> _Excerpted passage_
....
By Sharon Brittingham, Frankford, Del.

Most educators say that all students can learn, but not everyone believes it. I am repeatedly asked how Frankford Elementary is able to achieve such high standards with a population that is highly diverse and highly disadvantaged. (We have an equal amount of Hispanic, African-American and white students, and 79 percent qualify for free or reduced-price lunch.) With this population—nearly one-quarter of whom receive special education—we have achieved big things. And we were honored last year as both a No Child Left Behind Blue Ribbon School and a National Distinguished Title I School.

However, there is nothing miraculous about our success. Frankford Elementary is a professional learning community that implements the principles of high-achieving schools. High-achieving schools share the same vision, mission, values and goals. My job as principal—as an instructional leader—is to ensure that all staff members work toward the shared belief that all students can learn. It is everyone's job, however, to facilitate that learning.

Several years ago, when I met with the superintendent to set my yearly goals, she questioned whether I had set them too high. I expected 95 percent of my students to meet or exceed the standards. I replied, "If I don't believe it, then who will?" Teachers were told to either believe that all students can learn, or else seek another job. No excuses are acceptable. The instructional leader keeps the vision visible.

I believe that there are five essential elements in creating a high-performing school.

  1. High-achieving schools must have systematic, specific interventions in place for low achievers. I am responsible for making sure that interventions are in place for struggling students. This begins when students are four years old, through early intervention programs and full-day kindergarten. A master schedule that arranges blocks of time for core content instruction ensures that there is time set aside for individual instruction. Students can receive one-on-one support through before- and after-school programs, and other supplemental programs.

  2. High-achieving schools have collaborative teams. Frankford's 36 teachers meet regularly to discuss curricular issues. Tests and writing exercises are collaboratively graded to ensure that the standard of achievement is the same for all. Faculty meetings are scheduled frequently to identify staff needs. Our School Leadership Team, which is made up of one teacher per grade level, plans professional development and collaborates on writing grant applications. To date, these have brought in over $750,000.
....
> _Supplied entries_

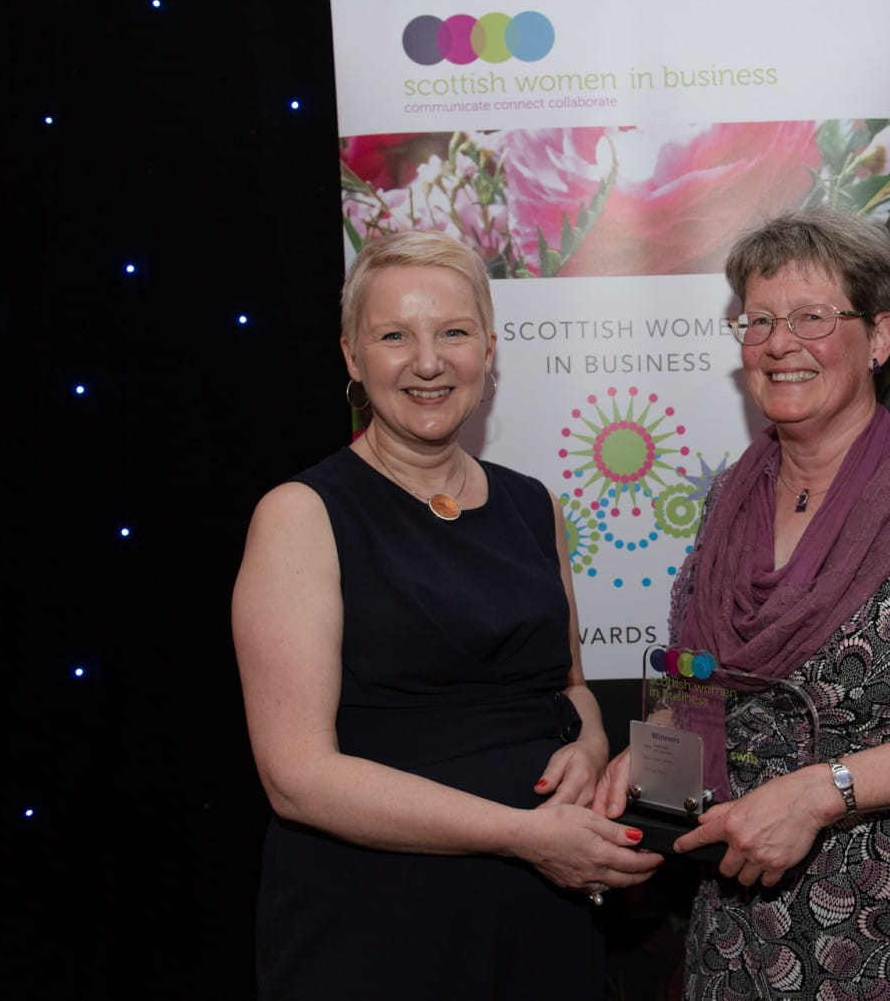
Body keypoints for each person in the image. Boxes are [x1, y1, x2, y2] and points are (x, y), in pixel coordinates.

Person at [594, 208, 890, 999]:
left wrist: (819, 791)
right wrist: (654, 757)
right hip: (736, 920)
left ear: (879, 337)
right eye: (759, 320)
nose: (779, 343)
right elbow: (695, 676)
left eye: (811, 317)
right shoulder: (730, 496)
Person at [232, 230, 662, 1000]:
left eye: (454, 332)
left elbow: (570, 685)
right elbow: (296, 777)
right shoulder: (302, 514)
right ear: (352, 357)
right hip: (378, 917)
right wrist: (524, 835)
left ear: (490, 351)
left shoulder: (533, 504)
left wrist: (590, 743)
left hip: (546, 909)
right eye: (394, 335)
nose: (427, 362)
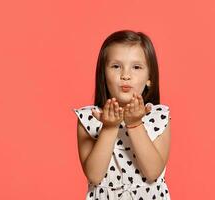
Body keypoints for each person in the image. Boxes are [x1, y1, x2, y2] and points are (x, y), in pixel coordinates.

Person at [73, 30, 172, 200]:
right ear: (103, 75)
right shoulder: (90, 118)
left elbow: (153, 171)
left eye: (136, 67)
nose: (126, 75)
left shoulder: (158, 117)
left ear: (150, 78)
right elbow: (94, 176)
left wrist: (134, 124)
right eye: (116, 66)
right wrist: (109, 127)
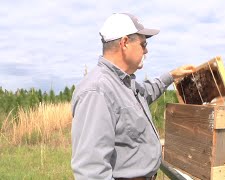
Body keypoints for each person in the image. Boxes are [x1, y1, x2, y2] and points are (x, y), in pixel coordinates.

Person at [71, 13, 195, 180]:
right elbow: (91, 171)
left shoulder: (124, 83)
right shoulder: (97, 91)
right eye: (143, 44)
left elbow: (146, 93)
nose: (146, 50)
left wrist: (172, 76)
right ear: (124, 43)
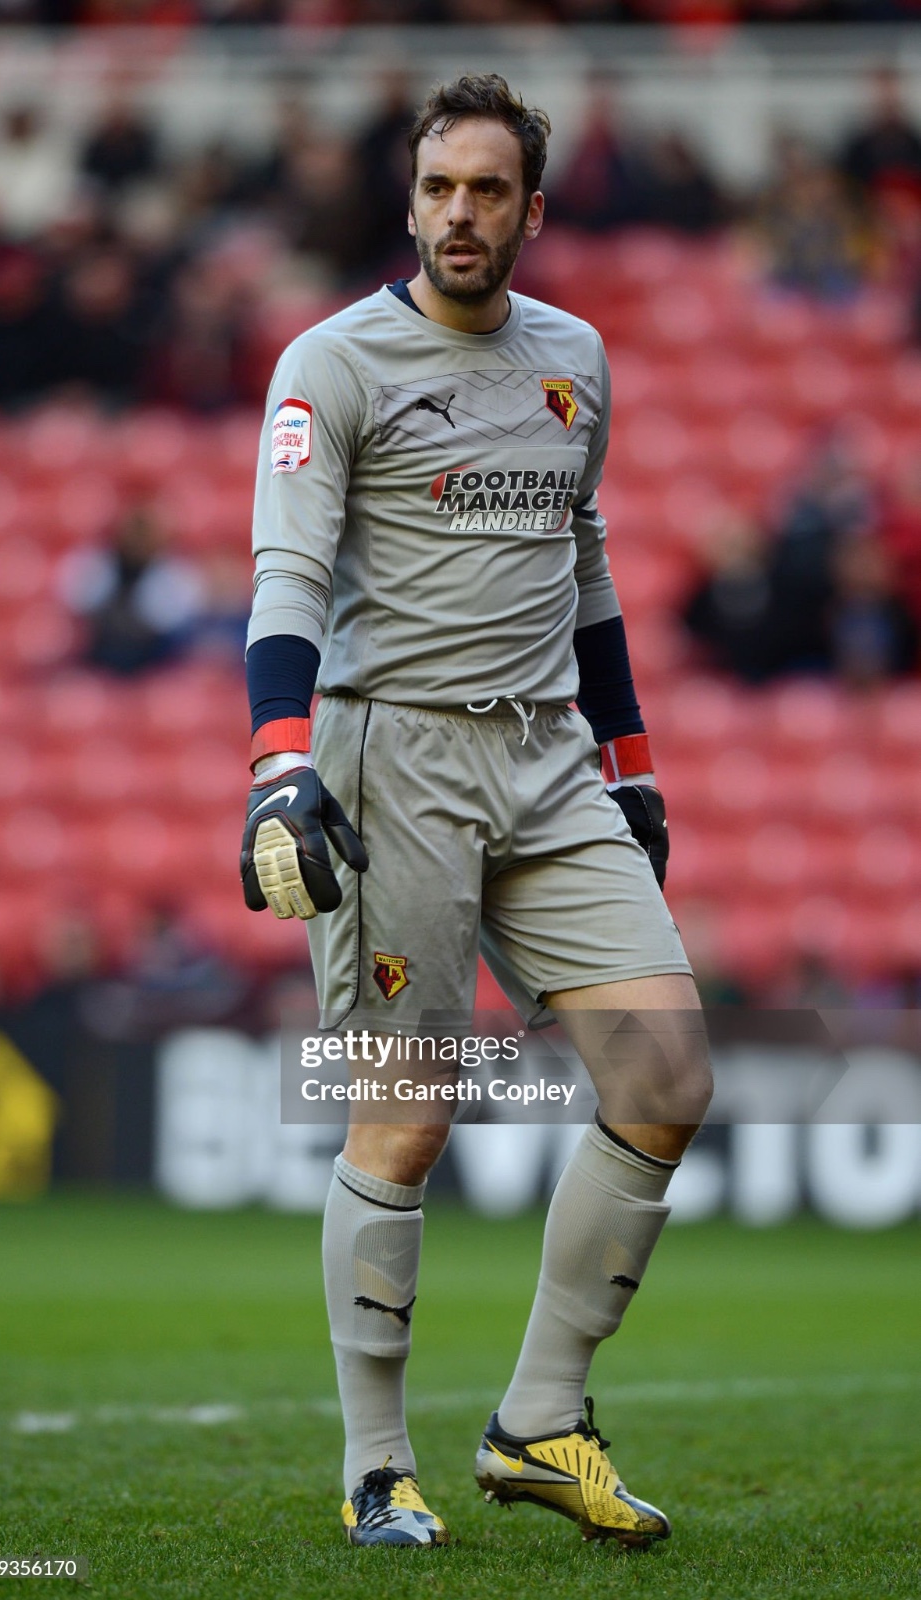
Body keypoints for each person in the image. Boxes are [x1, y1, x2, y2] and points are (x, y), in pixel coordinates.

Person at [240, 72, 712, 1551]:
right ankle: (377, 1467)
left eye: (488, 190)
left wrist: (630, 771)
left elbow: (587, 580)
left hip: (551, 761)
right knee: (409, 1113)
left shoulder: (574, 359)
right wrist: (276, 762)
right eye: (439, 187)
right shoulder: (335, 362)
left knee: (665, 1072)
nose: (460, 213)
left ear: (531, 210)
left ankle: (537, 1419)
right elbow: (286, 579)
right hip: (397, 766)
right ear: (410, 200)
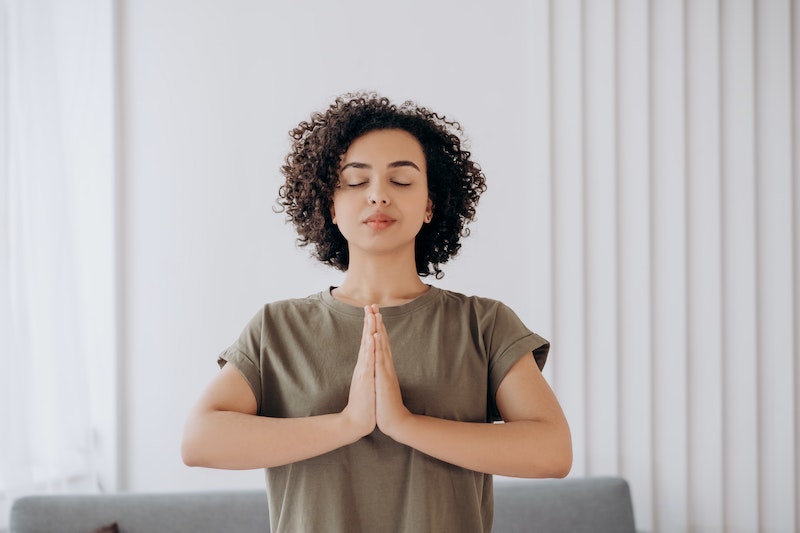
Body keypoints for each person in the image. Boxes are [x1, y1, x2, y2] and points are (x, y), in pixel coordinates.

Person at [181, 93, 572, 532]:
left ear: (430, 205)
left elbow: (552, 451)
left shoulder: (483, 324)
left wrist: (404, 424)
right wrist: (348, 424)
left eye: (401, 181)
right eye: (356, 180)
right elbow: (199, 442)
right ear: (330, 204)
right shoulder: (278, 328)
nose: (379, 196)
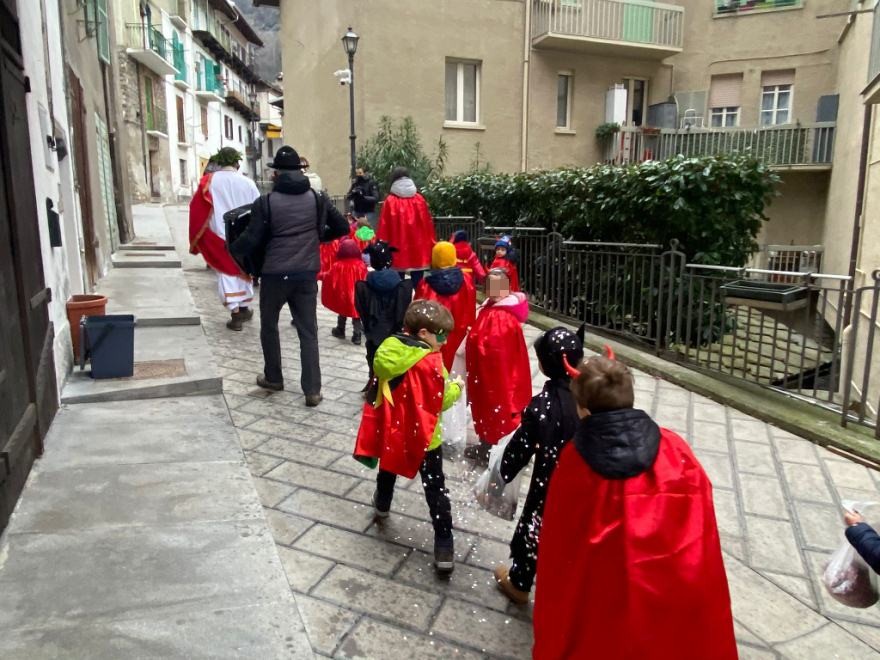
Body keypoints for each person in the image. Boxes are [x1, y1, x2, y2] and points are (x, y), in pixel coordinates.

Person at [533, 356, 737, 659]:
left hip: (603, 595)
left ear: (584, 409)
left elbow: (561, 546)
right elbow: (700, 526)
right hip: (671, 585)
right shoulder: (675, 448)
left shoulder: (576, 461)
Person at [230, 145, 348, 405]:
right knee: (308, 332)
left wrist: (231, 248)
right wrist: (318, 236)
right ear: (299, 171)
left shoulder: (266, 202)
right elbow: (342, 227)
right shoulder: (318, 198)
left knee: (269, 327)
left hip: (274, 275)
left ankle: (274, 377)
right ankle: (312, 390)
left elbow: (252, 239)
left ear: (277, 174)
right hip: (306, 274)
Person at [353, 300, 462, 574]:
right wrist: (457, 389)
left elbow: (380, 374)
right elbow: (442, 399)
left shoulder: (388, 350)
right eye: (441, 336)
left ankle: (382, 504)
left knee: (388, 468)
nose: (445, 342)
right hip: (426, 437)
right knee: (435, 488)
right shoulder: (432, 362)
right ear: (424, 333)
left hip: (395, 430)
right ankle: (444, 544)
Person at [493, 325, 585, 605]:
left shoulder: (544, 405)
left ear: (544, 367)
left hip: (552, 480)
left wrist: (504, 471)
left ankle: (520, 580)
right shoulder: (592, 393)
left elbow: (520, 446)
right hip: (587, 481)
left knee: (536, 524)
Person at [465, 269, 532, 464]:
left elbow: (493, 350)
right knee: (492, 409)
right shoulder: (495, 309)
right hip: (497, 373)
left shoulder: (499, 317)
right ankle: (491, 445)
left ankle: (494, 449)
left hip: (495, 376)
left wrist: (473, 338)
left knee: (495, 410)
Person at [189, 148, 260, 331]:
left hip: (220, 234)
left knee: (227, 272)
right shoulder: (248, 183)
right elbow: (258, 209)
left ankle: (236, 314)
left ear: (220, 161)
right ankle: (243, 307)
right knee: (244, 269)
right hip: (244, 235)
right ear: (237, 162)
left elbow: (197, 207)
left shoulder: (210, 181)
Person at [355, 241, 414, 382]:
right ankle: (390, 385)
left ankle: (373, 381)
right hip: (394, 332)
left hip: (373, 332)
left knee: (373, 354)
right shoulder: (403, 287)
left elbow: (362, 311)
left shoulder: (363, 286)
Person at [414, 241, 476, 372]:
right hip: (459, 330)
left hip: (434, 335)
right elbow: (470, 307)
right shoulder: (467, 279)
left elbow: (418, 311)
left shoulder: (426, 283)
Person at [376, 167, 435, 285]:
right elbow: (427, 224)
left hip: (396, 247)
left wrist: (381, 245)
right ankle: (417, 300)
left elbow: (384, 226)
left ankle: (401, 301)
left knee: (397, 281)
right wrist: (431, 243)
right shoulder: (419, 199)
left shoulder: (390, 201)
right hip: (418, 247)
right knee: (418, 281)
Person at [322, 238, 367, 345]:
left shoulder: (337, 265)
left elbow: (329, 276)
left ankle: (340, 329)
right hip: (357, 295)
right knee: (357, 315)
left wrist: (318, 275)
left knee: (342, 311)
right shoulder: (361, 266)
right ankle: (357, 335)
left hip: (343, 295)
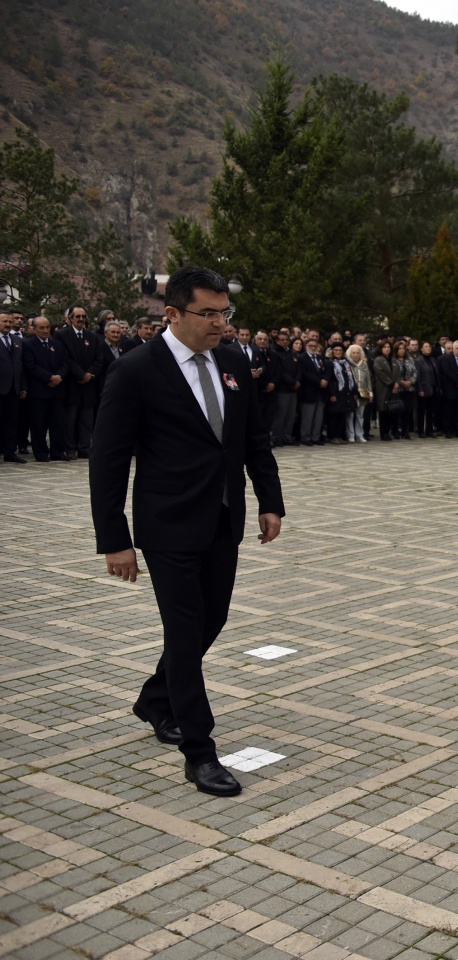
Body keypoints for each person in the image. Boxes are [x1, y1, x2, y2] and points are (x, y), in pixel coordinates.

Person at [89, 266, 285, 797]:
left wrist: (270, 501)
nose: (221, 323)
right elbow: (108, 461)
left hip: (223, 518)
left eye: (225, 312)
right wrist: (114, 538)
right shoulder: (136, 370)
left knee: (210, 621)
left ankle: (156, 699)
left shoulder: (233, 361)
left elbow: (253, 437)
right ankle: (199, 751)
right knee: (183, 632)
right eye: (209, 313)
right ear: (172, 314)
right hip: (168, 525)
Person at [56, 305, 102, 460]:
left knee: (86, 420)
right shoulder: (62, 335)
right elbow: (65, 358)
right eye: (77, 316)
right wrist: (81, 374)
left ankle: (84, 447)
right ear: (70, 319)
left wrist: (90, 374)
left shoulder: (92, 337)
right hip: (71, 384)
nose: (81, 319)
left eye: (83, 316)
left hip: (89, 386)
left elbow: (99, 359)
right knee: (70, 420)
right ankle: (70, 448)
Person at [21, 316, 68, 462]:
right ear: (34, 329)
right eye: (41, 328)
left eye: (47, 327)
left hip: (56, 390)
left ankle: (57, 451)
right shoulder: (28, 344)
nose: (45, 330)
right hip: (39, 391)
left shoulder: (57, 345)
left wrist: (59, 376)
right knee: (38, 424)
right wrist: (49, 378)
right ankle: (40, 452)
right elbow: (30, 366)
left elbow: (65, 363)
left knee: (57, 423)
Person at [268, 330, 300, 446]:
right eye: (282, 340)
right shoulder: (275, 353)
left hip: (293, 389)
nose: (285, 342)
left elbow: (299, 369)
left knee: (290, 415)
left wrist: (298, 380)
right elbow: (280, 371)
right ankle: (277, 437)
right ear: (277, 341)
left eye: (287, 340)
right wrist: (292, 381)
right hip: (282, 389)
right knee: (280, 415)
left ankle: (287, 436)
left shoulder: (292, 353)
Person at [2, 311, 26, 463]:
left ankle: (10, 452)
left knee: (11, 422)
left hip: (13, 388)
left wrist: (23, 386)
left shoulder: (17, 340)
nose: (8, 324)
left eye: (9, 322)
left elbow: (20, 365)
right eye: (4, 321)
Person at [435, 339, 458, 438]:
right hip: (450, 389)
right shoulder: (446, 359)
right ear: (453, 349)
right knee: (449, 411)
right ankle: (448, 430)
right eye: (457, 348)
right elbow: (447, 371)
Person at [297, 338, 328, 446]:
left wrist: (325, 380)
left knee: (318, 417)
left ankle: (316, 436)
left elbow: (324, 371)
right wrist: (319, 381)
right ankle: (305, 437)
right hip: (308, 390)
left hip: (320, 391)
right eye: (311, 346)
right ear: (306, 346)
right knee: (308, 416)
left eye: (315, 346)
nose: (313, 348)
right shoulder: (302, 358)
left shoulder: (320, 358)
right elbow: (304, 373)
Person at [372, 341, 398, 440]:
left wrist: (397, 384)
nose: (387, 349)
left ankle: (391, 431)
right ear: (381, 349)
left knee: (392, 410)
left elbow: (398, 373)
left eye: (388, 347)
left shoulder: (394, 360)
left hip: (394, 388)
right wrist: (391, 383)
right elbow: (380, 373)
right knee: (383, 410)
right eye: (384, 347)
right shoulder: (378, 360)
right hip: (383, 388)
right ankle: (384, 433)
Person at [392, 341, 418, 439]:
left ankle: (405, 431)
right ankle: (396, 430)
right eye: (399, 349)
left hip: (409, 389)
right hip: (398, 389)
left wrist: (410, 382)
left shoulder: (410, 359)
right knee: (398, 410)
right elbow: (393, 374)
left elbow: (415, 372)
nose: (401, 351)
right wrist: (401, 382)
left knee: (407, 410)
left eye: (403, 348)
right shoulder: (393, 360)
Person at [347, 344, 371, 443]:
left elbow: (368, 379)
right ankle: (350, 435)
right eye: (353, 353)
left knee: (360, 415)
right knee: (350, 415)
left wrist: (370, 393)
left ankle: (359, 434)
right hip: (351, 393)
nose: (356, 355)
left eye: (357, 353)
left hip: (363, 393)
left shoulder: (364, 364)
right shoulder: (347, 364)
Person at [414, 341, 438, 438]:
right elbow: (418, 376)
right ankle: (421, 431)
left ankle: (429, 430)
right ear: (421, 349)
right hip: (424, 389)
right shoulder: (418, 360)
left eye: (429, 346)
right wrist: (420, 389)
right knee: (421, 411)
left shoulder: (432, 359)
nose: (428, 348)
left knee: (431, 411)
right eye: (426, 346)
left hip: (433, 388)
....
> _Activities_
**a)** Reproduce the passage from the essay on Frankford Elementary starting with "1. High-achieving schools" and going on through "other supplemental programs.".
**b)** Take the essay on Frankford Elementary further, beginning after its final sentence.

> _Answers in order_
**a)**
1. High-achieving schools must have systematic, specific interventions in place for low achievers. I am responsible for making sure that interventions are in place for struggling students. This begins when students are four years old, through early intervention programs and full-day kindergarten. A master schedule that arranges blocks of time for core content instruction ensures that there is time set aside for individual instruction. Students can receive one-on-one support through before- and after-school programs, and other supplemental programs.

**b)**
  3. High-achieving schools use data to drive decisions and continuous improvement. The School Leadership Team uses schoolwide data (e.g., student test scores, program evaluations) to write the consolidated grant application, in which we apply for funds for our school improvement plan. Everyone uses data to determine program effectiveness. For every extracurricular program in which a student is involved, there is data to determine what is working and what is not. At the end of the year, teachers participate in "Data Day" to analyze each student's progress. They also review data for students in our feeder schools to help them understand the long-term implications of what they do.

  4. High-achieving schools must gain support from family and community. As part of our efforts to engage the community, our teachers must contact at least 10 parents a month and meet with every parent at least once during the school year. Our school also hosts family literacy and math nights, as well as a "Writers' Tea" during which parents hear their children read their writing.

  5. Our community has also given the school overwhelming support. Over 150 people have volunteered as mentors through HOSTS [the model program Help One Student to Succeed]. Volunteers from the Lions Club [an international community service organization] completed vision screening for all preschool and kindergarten children. Frankford residents also have contributed many needed items, such as dictionaries, thesauruses, school supplies, televisions and clothing.

  6. High-achieving schools must develop sustainable leadership capacity at all levels. In our school, everyone is expected to be a leader in some aspect. Teachers chair the schoolwide discipline committee, content committees and technology committee. They decide the distribution of technology and needed staff development. I conduct conferences at the end of the school year to give staff members the opportunity to share ideas and decide what changes need to be made. I also try to encourage our teachers to attend Aspiring Administrator workshops and pursue higher education.

I know that I cannot achieve results alone. All staff members must be involved in the process of creating a high performing, results-oriented school.

Sharon Brittingham has been the principal of Frankford Elementary School in Delaware since 1997. She has been in education for 34 years and was honored in 2003 as a National Distinguished Principal.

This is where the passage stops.